Militant Islam does not - in fact under present strictures - cannot accept the basis for Western civilization. It does not have an Aristotelian tradition that relies on rational discourse. It sees virtue only through the lens of adherence to the Koran. It does not accept the basis for private property or constitutional authority since these concepts are mutually incompatible with Sharia. Therefore, negotiation aimed at harmonizing interests is bound to foil.
The West wants peace or at least stability, but militant Islam wants renunciation of the very principles on which the West was built. A pathway to peaceful resolution is a fool's errand. But the West persists because it assumes falsely that at some point militants will act in accordance with our beliefs. This form of mirror imaging is an article of faith from which Western diplomacy cannot extricate itself.
Secretary of State John Kerry continually asserts that despite Iran's record of terrorism, the so-called deal will put the mullahs on a road to responsible behavior. That, of course, is an assertion since Mr. Kerry doesn't have any idea how the Supreme Leader and his adherents will respond to our overtures. What we do know is that chants of "Death to America" fill the Iranian parliament. We also know that the principles on which America and the West were formed are derided by Iran's leaders.

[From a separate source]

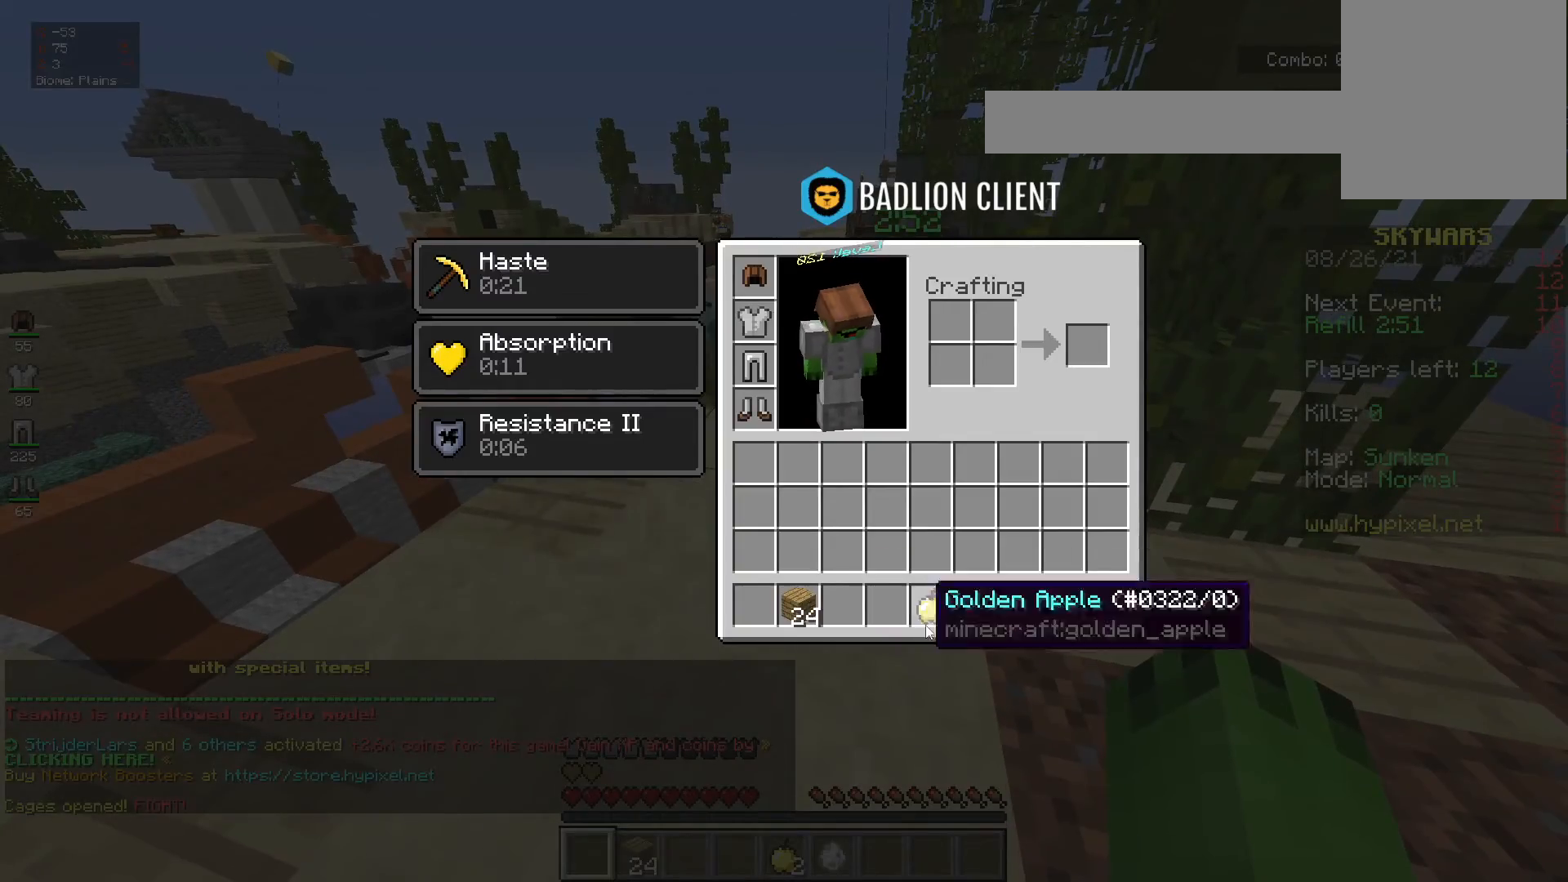
{"keys": [], "mouse": [], "events": []}
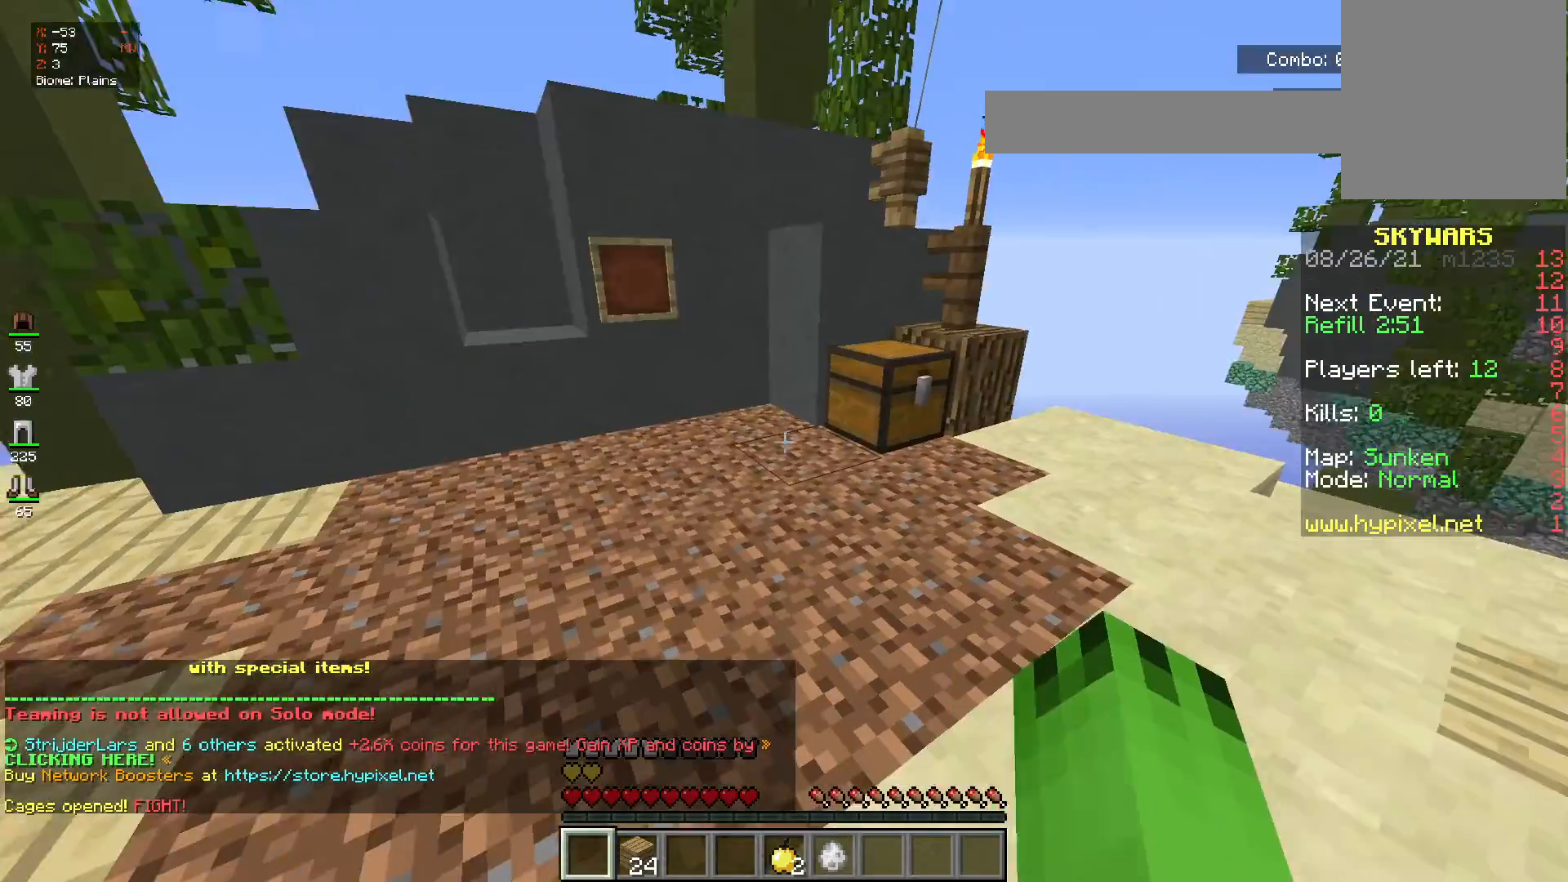
{"keys": ["w"], "mouse": ["right"], "events": [[67, "w", "down"], [484, "mouse_right", "down"]]}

Foreign policy should be more than wishful thinking. If the desire for a deal transcends the contents of the deal, any formulation will do. Intuitively the American public understands that, as the large majority senses the futility of the Obama-Kerry proposal. What is really at stake is not whether Iran will have nuclear weapons - that is a foregone conclusion - but whether the principles that constructed the culture, in which we as a people have prospered, can survive.
When Benjamin Franklin left the Constitutional Convention he was asked what form of government will America have. He replied, "a republic - if you can keep it." That is the same challenge presented by the twenty-first century in somewhat different form. America must ask itself if is in the Western tradition from which it was born or some new alien belief system that will destroy all we once cherished.